- Jowzdan Location within Iran
- Coordinates: 32°33′21″N 51°22′22″E﻿ / ﻿32.55583°N 51.37278°E
- Country: Iran
- Province: Isfahan
- County: Najafabad
- District: Central

Population (2016)
- • Total: 6,998
- Time zone: UTC+3:30 (IRST)

= Jowzdan =

City in Isfahan province, Iran

Jowzdan (جوزدان) (Note: Also romanized as Jowzdān and Jūzdān; also known as Jazūn) is a city in the Central District of Najafabad County, Isfahan province, Iran, serving as the administrative center for Jowzdan Rural District.

== History ==
With 800 years of history, Jowzdan is one of the oldest cities in Isfahan province. Historians argue that the stones found in the town's mosque belong to the Timurid era.

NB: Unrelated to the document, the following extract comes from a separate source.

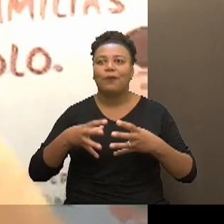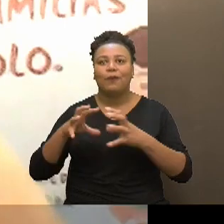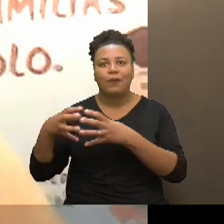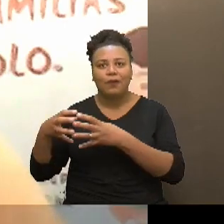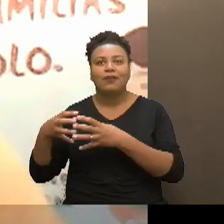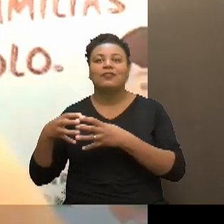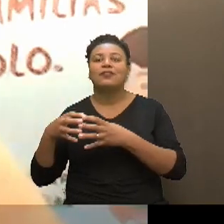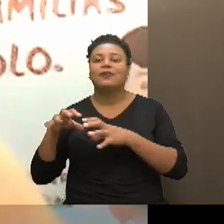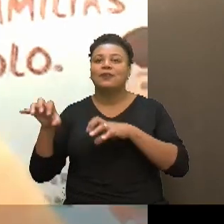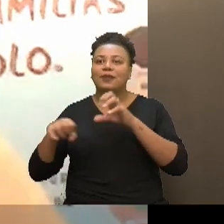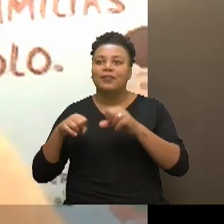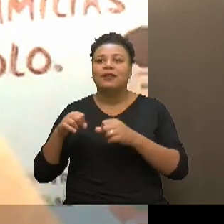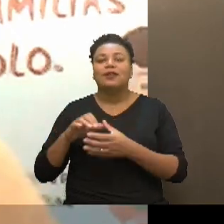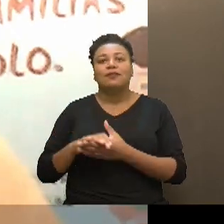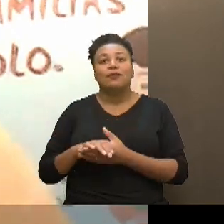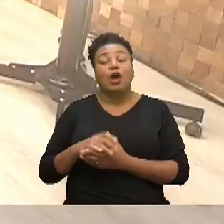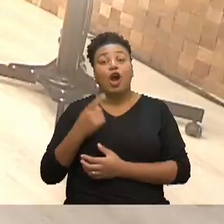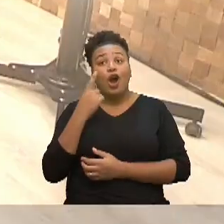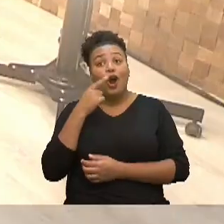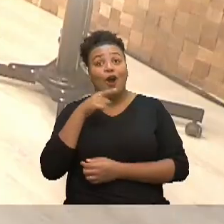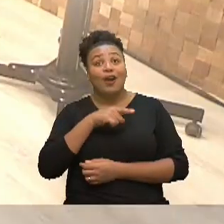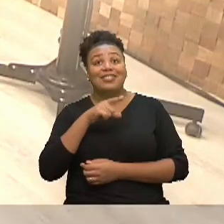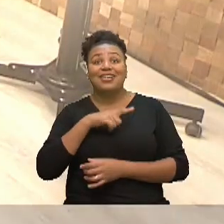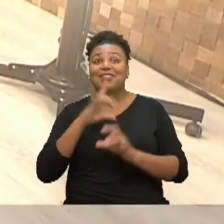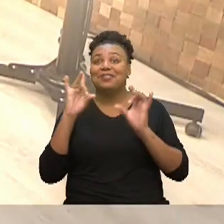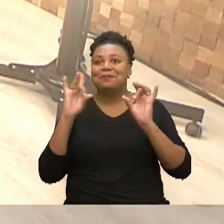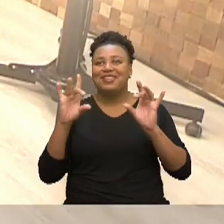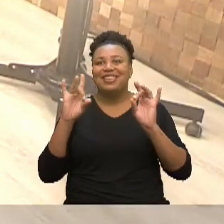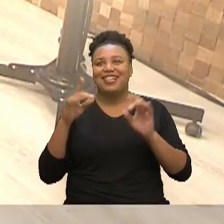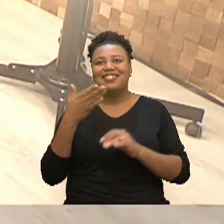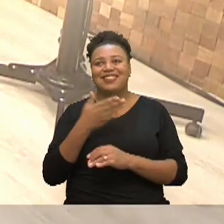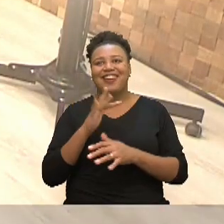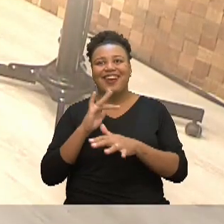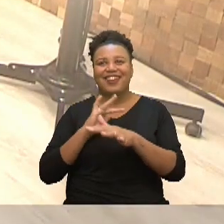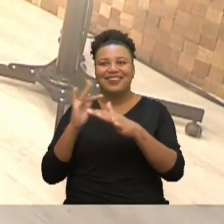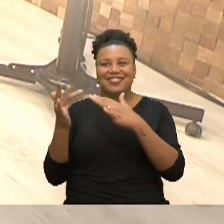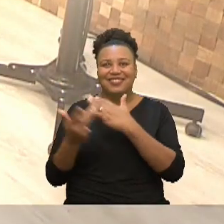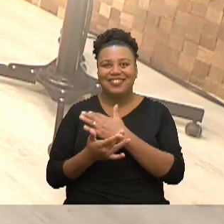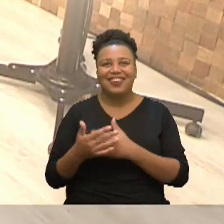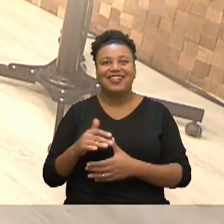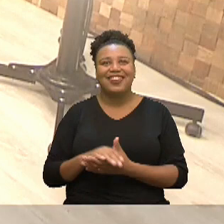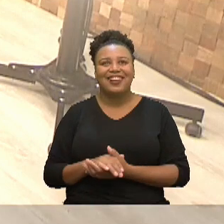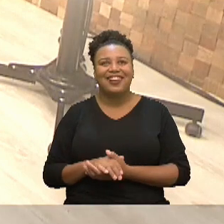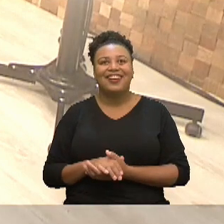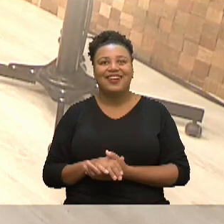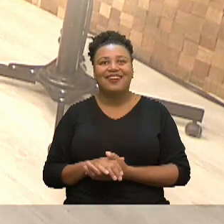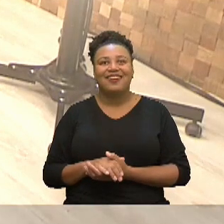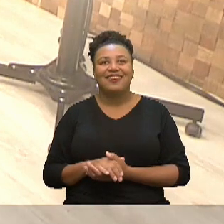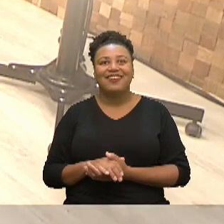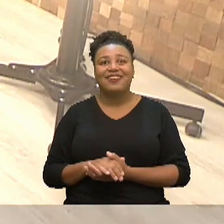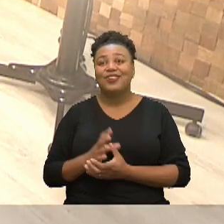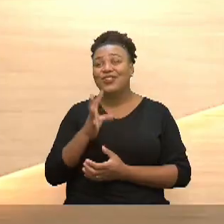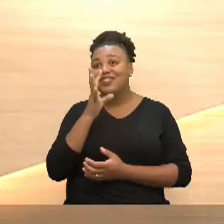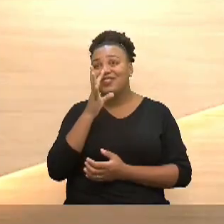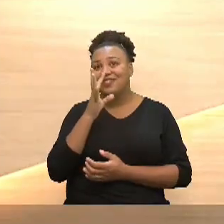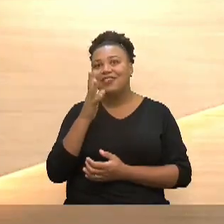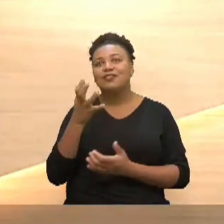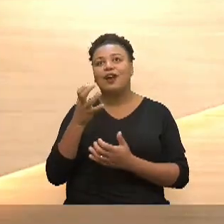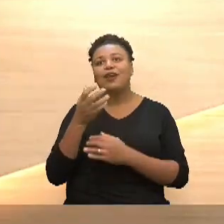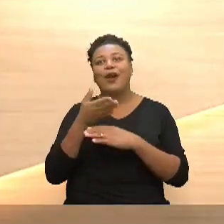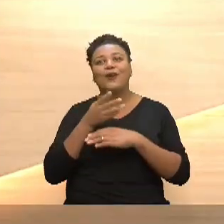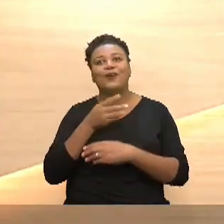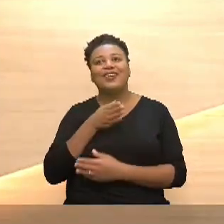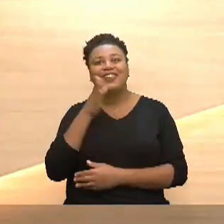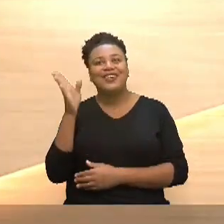outra que busca a gente tem uma especialista aqui nas redes sociais eu já escutando ela já quero ir lá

The story behind the town's founding is that when the people of Gorg Abad, a small town near Kooh Panji in the Zagros Mountains, faced a huge threat from wolves in that area they moved and founded Jowzdan.

==Demographics==
===Population===
At the time of the 2006 National Census, Jowzdan's population was 6,393 in 1,561 households, when it was a village in Jowzdan Rural District. The following census in 2011 counted 6,749 people in 1,849 households, by which time the village had been converted to a city. The 2016 census measured the population of the city as 6,998 people in 2,105 households.

== Religious sites ==
Jowzdan is home to several shrines such as Imamzade Sar-e-Maryam and Imamzade Chehel Dokhtaran.